Gli uomini della divisione anticrimine della polizia insieme ai carabinieri di Alatri sono riusciti a risalire ai componenti di due gruppi rivali. Hanno un'età compresa tra 17 e 49 anni e tutti sono stati raggiunti dal daspo emesso oggi dal questore Domenico Condello. Una delle due risse è stata ripresa da una telecamera di sorveglianza installata e questo ha permesso di identificare i responsabili.

Accusati dell'omicidio di Thomas Bricca sono Roberto e Mattia Toson, padre e figlio.
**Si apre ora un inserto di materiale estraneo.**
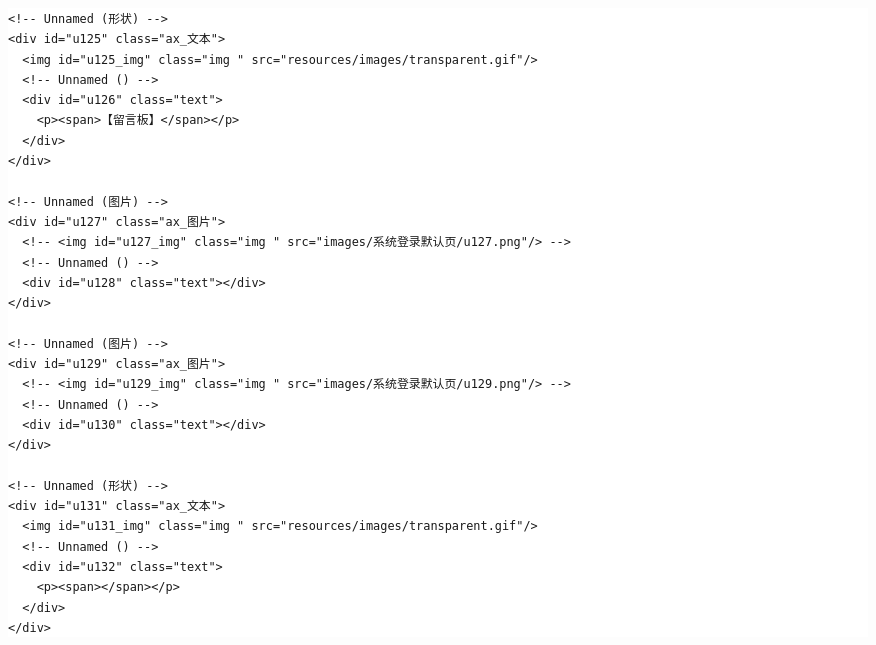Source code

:     <!-- Unnamed (形状) -->
    <div id="u125" class="ax_文本">
      <img id="u125_img" class="img " src="resources/images/transparent.gif"/>
      <!-- Unnamed () -->
      <div id="u126" class="text">
        <p><span>【留言板】</span></p>
      </div>
    </div>

    <!-- Unnamed (图片) -->
    <div id="u127" class="ax_图片">
      <!-- <img id="u127_img" class="img " src="images/系统登录默认页/u127.png"/> -->
      <!-- Unnamed () -->
      <div id="u128" class="text"></div>
    </div>

    <!-- Unnamed (图片) -->
    <div id="u129" class="ax_图片">
      <!-- <img id="u129_img" class="img " src="images/系统登录默认页/u129.png"/> -->
      <!-- Unnamed () -->
      <div id="u130" class="text"></div>
    </div>

    <!-- Unnamed (形状) -->
    <div id="u131" class="ax_文本">
      <img id="u131_img" class="img " src="resources/images/transparent.gif"/>
      <!-- Unnamed () -->
      <div id="u132" class="text">
        <p><span></span></p>
      </div>
    </div>
  </body>
</html>
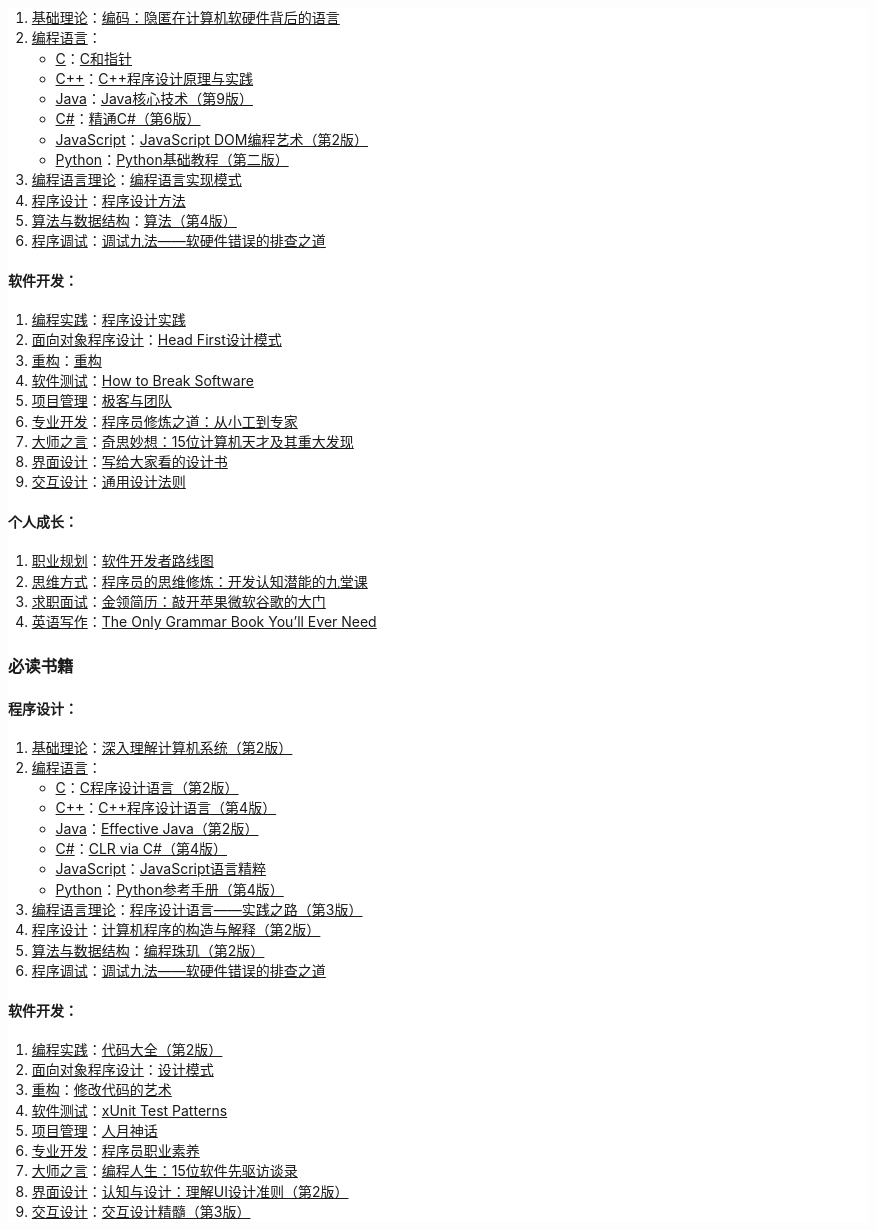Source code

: 1.  [基础理论](#foundation)：[编码：隐匿在计算机软硬件背后的语言](#code)
2.  [编程语言](#programming_language)：
    *   [C](#c)：[C和指针](#pointers_on_c)
    *   [C++](#cpp)：[C++程序设计原理与实践](#pppcpp)
    *   [Java](#java)：[Java核心技术（第9版）](#core_java)
    *   [C#](#csharp)：[精通C#（第6版）](#pro_csharp)
    *   [JavaScript](#javascript)：[JavaScript DOM编程艺术（第2版）](#js_dom_scripting)
    *   [Python](#python)：[Python基础教程（第二版）](#beginning_python)
3.  [编程语言理论](#programming_language_theory)：[编程语言实现模式](#language_implementation_patterns)
4.  [程序设计](#programming_technique)：[程序设计方法](#htdp)
5.  [算法与数据结构](#algorithm_data_structure)：[算法（第4版）](#algorithms_4e)
6.  [程序调试](#debugging)：[调试九法——软硬件错误的排查之道](#debugging_9_rules)

#### 软件开发：

1.  [编程实践](#programming_practice)：[程序设计实践](#the_programming_practice)
2.  [面向对象程序设计](#oop)：[Head First设计模式](#head_first_design_patterns)
3.  [重构](#refactoring)：[重构](#refactoring_book)
4.  [软件测试](#software_testing)：[How to Break Software](#how_to_break_software)
5.  [项目管理](#project_management)：[极客与团队](#team_geek)
6.  [专业开发](#professional_developing)：[程序员修炼之道：从小工到专家](#the_pragmatic_programmer)
7.  [大师之言](#master_saying)：[奇思妙想：15位计算机天才及其重大发现](#out_of_their_minds)
8.  [界面设计](#interface_design)：[写给大家看的设计书](#non_designer_design_book)
9.  [交互设计](#interaction_design)：[通用设计法则](#universal_design_principles)

#### 个人成长：

1.  [职业规划](#career_development)：[软件开发者路线图](#apprentice_patterns)
2.  [思维方式](#thinking)：[程序员的思维修炼：开发认知潜能的九堂课](#pragmatic_thinking_and_learning)
3.  [求职面试](#job_interview)：[金领简历：敲开苹果微软谷歌的大门](#google_resume)
4.  [英语写作](#english_writing)：[The Only Grammar Book You’ll Ever Need](#the_only_grammar_book)

### <a name="classic-reading-list">必读书籍</a>

#### 程序设计：

1.  [基础理论](#foundation)：[深入理解计算机系统（第2版）](#csapp)
2.  [编程语言](#programming_language)：
    *   [C](#c)：[C程序设计语言（第2版）](#tcpl)
    *   [C++](#cpp)：[C++程序设计语言（第4版）](#tcpppl)
    *   [Java](#java)：[Effective Java（第2版）](#effective_java)
    *   [C#](#csharp)：[CLR via C#（第4版）](#clr_via_csharp)
    *   [JavaScript](#javascript)：[JavaScript语言精粹](#js_good_parts)
    *   [Python](#python)：[Python参考手册（第4版）](#python_essential_reference)
3.  [编程语言理论](#programming_language_theory)：[程序设计语言——实践之路（第3版）](#plp)
4.  [程序设计](#programming_technique)：[计算机程序的构造与解释（第2版）](#sicp)
5.  [算法与数据结构](#algorithm_data_structure)：[编程珠玑（第2版）](#programming_pearls)
6.  [程序调试](#debugging)：[调试九法——软硬件错误的排查之道](#debugging_9_rules)

#### 软件开发：

1.  [编程实践](#programming_practice)：[代码大全（第2版）](#code_complete)
2.  [面向对象程序设计](#oop)：[设计模式](#design_patterns)
3.  [重构](#refactoring)：[修改代码的艺术](#working_effectively_with_legacy_code)
4.  [软件测试](#software_testing)：[xUnit Test Patterns](#xunit_test_patterns)
5.  [项目管理](#project_management)：[人月神话](#mythical_man_month)
6.  [专业开发](#professional_developing)：[程序员职业素养](#clean_coder)
7.  [大师之言](#master_saying)：[编程人生：15位软件先驱访谈录](#coders_at_work)
8.  [界面设计](#interface_design)：[认知与设计：理解UI设计准则（第2版）](#design_with_mind_in_mind)
9.  [交互设计](#interaction_design)：[交互设计精髓（第3版）](#about_face)
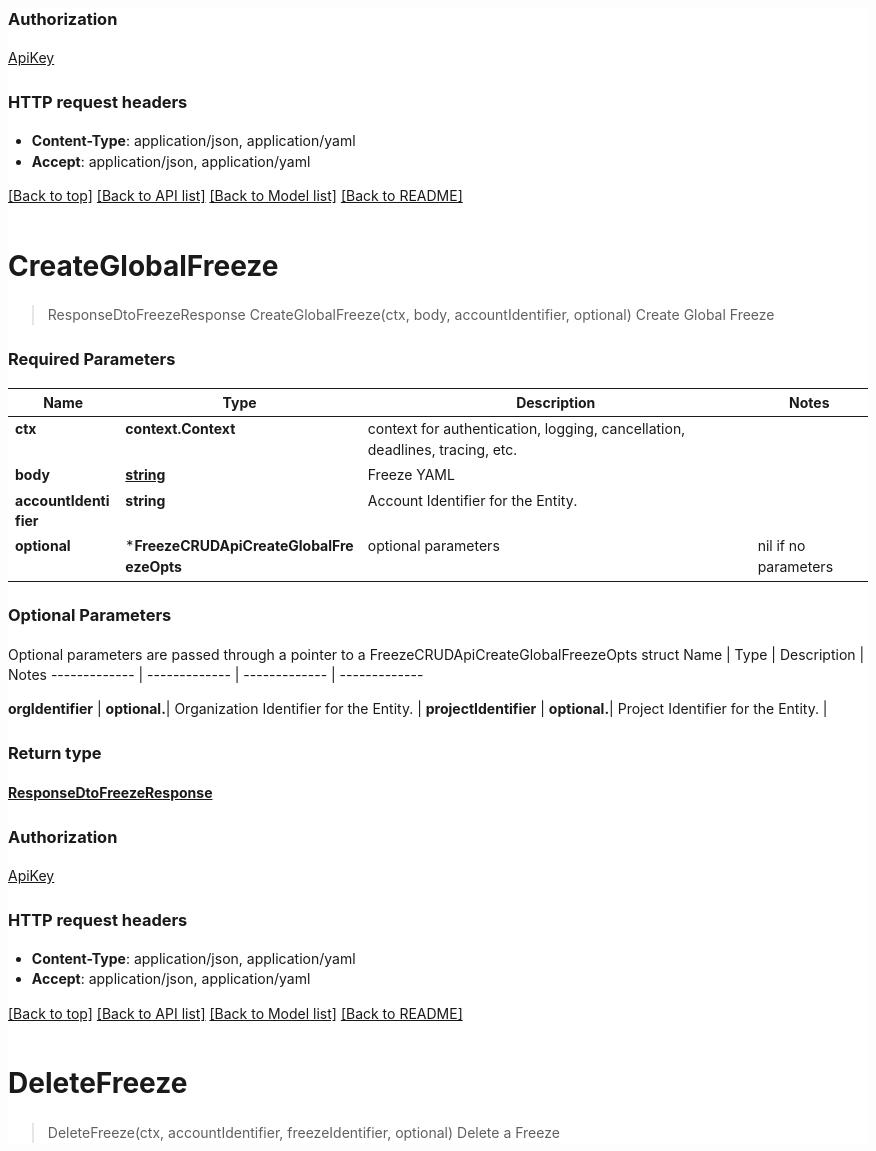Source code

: ### Authorization

[ApiKey](../README.md#ApiKey)

### HTTP request headers

 - **Content-Type**: application/json, application/yaml
 - **Accept**: application/json, application/yaml

[[Back to top]](#) [[Back to API list]](../README.md#documentation-for-api-endpoints) [[Back to Model list]](../README.md#documentation-for-models) [[Back to README]](../README.md)

# **CreateGlobalFreeze**
> ResponseDtoFreezeResponse CreateGlobalFreeze(ctx, body, accountIdentifier, optional)
Create Global Freeze

### Required Parameters

Name | Type | Description  | Notes
------------- | ------------- | ------------- | -------------
 **ctx** | **context.Context** | context for authentication, logging, cancellation, deadlines, tracing, etc.
  **body** | [**string**](string.md)| Freeze YAML | 
  **accountIdentifier** | **string**| Account Identifier for the Entity. | 
 **optional** | ***FreezeCRUDApiCreateGlobalFreezeOpts** | optional parameters | nil if no parameters

### Optional Parameters
Optional parameters are passed through a pointer to a FreezeCRUDApiCreateGlobalFreezeOpts struct
Name | Type | Description  | Notes
------------- | ------------- | ------------- | -------------


 **orgIdentifier** | **optional.**| Organization Identifier for the Entity. | 
 **projectIdentifier** | **optional.**| Project Identifier for the Entity. | 

### Return type

[**ResponseDtoFreezeResponse**](ResponseDTOFreezeResponse.md)

### Authorization

[ApiKey](../README.md#ApiKey)

### HTTP request headers

 - **Content-Type**: application/json, application/yaml
 - **Accept**: application/json, application/yaml

[[Back to top]](#) [[Back to API list]](../README.md#documentation-for-api-endpoints) [[Back to Model list]](../README.md#documentation-for-models) [[Back to README]](../README.md)

# **DeleteFreeze**
> DeleteFreeze(ctx, accountIdentifier, freezeIdentifier, optional)
Delete a Freeze
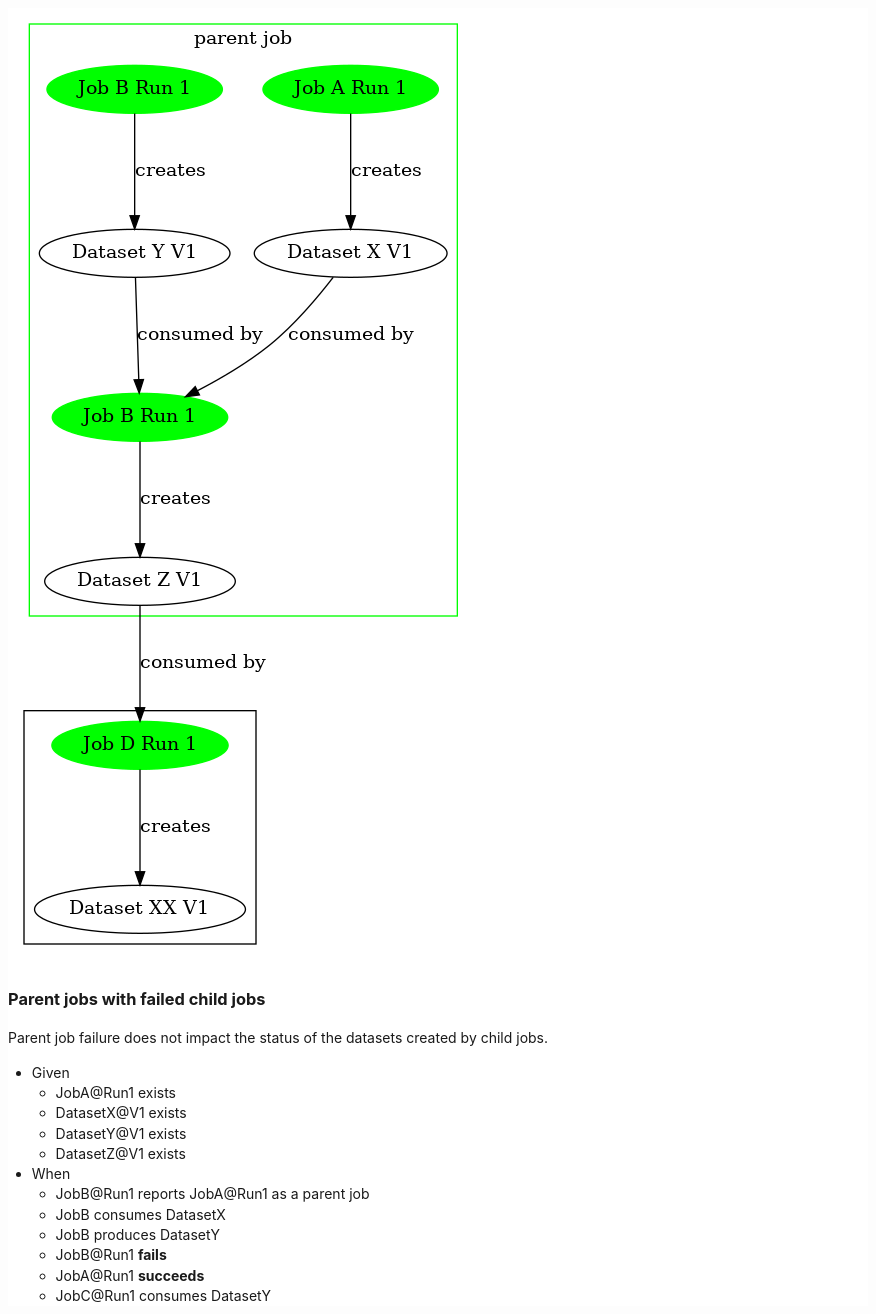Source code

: ![Consume and produce dataset in parent job](./docs/assets/dot/parent_job_succeed_dataset_creation.dot.png)

### Parent jobs with failed child jobs
Parent job failure does not impact the status of the datasets created by child jobs.
* Given
  * JobA@Run1 exists
  * DatasetX@V1 exists
  * DatasetY@V1 exists
  * DatasetZ@V1 exists
* When
  * JobB@Run1 reports JobA@Run1 as a parent job
  * JobB consumes DatasetX
  * JobB produces DatasetY
  * JobB@Run1 **fails**
  * JobA@Run1 **succeeds**
  * JobC@Run1 consumes DatasetY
I due sono arrestati lo scorso luglio e secondo gli inquirenti il loro vero obiettivo era Haoudi Omar, un amico di Thomas che quella sera indossava un giubbotto molto simile a quello del 19enne. Per la procura i Toson hanno seguito il ragazzo e una volta raggiunto il luogo "che ritenevano idoneo per l'omicidio in cui si trovava anche Bricca, spararono almeno due colpi con un revolver all'indirizzo del bersaglio con il giubbotto bianco".

Il movente, ha spiegato il procuratore di Frosinone, è legato proprio alle "due furiose e violenti risse avvenute il 28 e 29 gennaio che ha visto contrapposti due gruppi: da un lato i Toson e dall'altro Haoudi".  Si è trattato di "episodi di estrema violenza a seguito dei quali un componente del gruppo Toson ha riportato gravi ferite".

Come ritorsione, questa l'ipotesi investigativa, i Toson avrebbero tentato di uccidere Haoudi. Ma una prova ‘regina' che inchiodi padre e figlio ancora non c'è. Per il momento la ricostruzione di chi indaga è legata a deduzioni, ma sono ancora in corso le indagini sugli smartphone dei due accusati, che potrebbero fornire indizi decisivi.